Successful hepatitis B vaccination in HIV-infected patients appears to be dependent on a low plasma HIV RNA level, researchers report in the October 1st issue of Clinical Infectious Diseases.

Our data reinforce that HIV-infected adults respond poorly to hepatitis B vaccination and that responses are improved with controlled viremia, lead investigator Dr. Edgar Turner Overton told Reuters Health. With the current strategies of waiting to initiate antiretroviral therapy…we are left with a question of when to vaccinate against hepatitis B, at the point of entry to care with ongoing viremia or several years later when viremia is controlled. Dr. Overton of Washington University School of Medicine, St. Louis, and colleagues retrospectively reviewed the records of 194 HIV-infected patients who underwent hepatitis B vaccination.

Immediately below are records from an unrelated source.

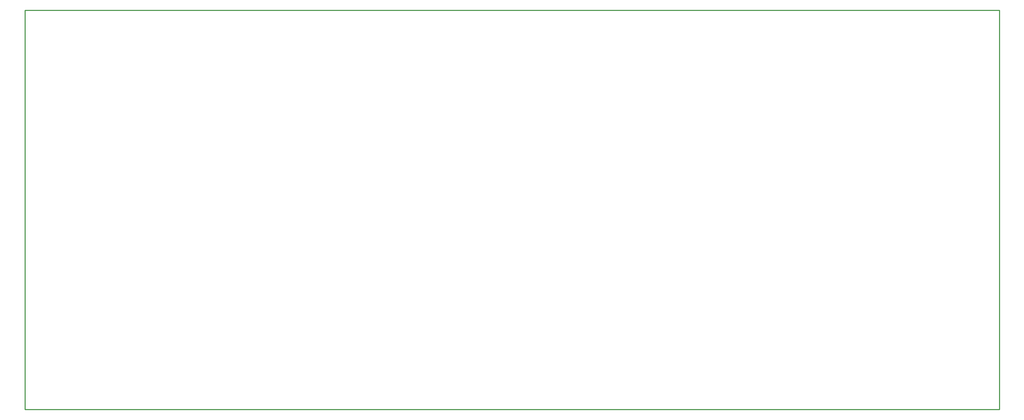
<source format=gko>
G04 Layer: BoardOutlineLayer*
G04 EasyEDA v6.5.43, 2024-08-29 12:16:04*
G04 cb6e2e9fbd21486d88ae5690d2d3dc00,10*
G04 Gerber Generator version 0.2*
G04 Scale: 100 percent, Rotated: No, Reflected: No *
G04 Dimensions in millimeters *
G04 leading zeros omitted , absolute positions ,4 integer and 5 decimal *
%FSLAX45Y45*%
%MOMM*%

%ADD10C,0.2540*%
D10*
X0Y-2806700D02*
G01*
X0Y7099300D01*
X24130000Y7099300D01*
X24130000Y-2806700D01*
X0Y-2806700D01*

%LPD*%
M02*

</source>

Only 34 (17.5%) developed a protective antibody response. The sole factor associated with a successful response was a plasma HIV RNA level lower than 400 copies per mL at the time of vaccination (p = 0.003). The researchers note that the responders were protected against hepatitis B and none subsequently developed the infection. However, 10% of nonresponders became infected.

Current vaccine strategies are not ideal, continued Dr. Overton. Fortunately, several new hepatitis B vaccines are being evaluated for high risk persons with decreased response rates. We can hope that these novel approaches will yield better rates of protection.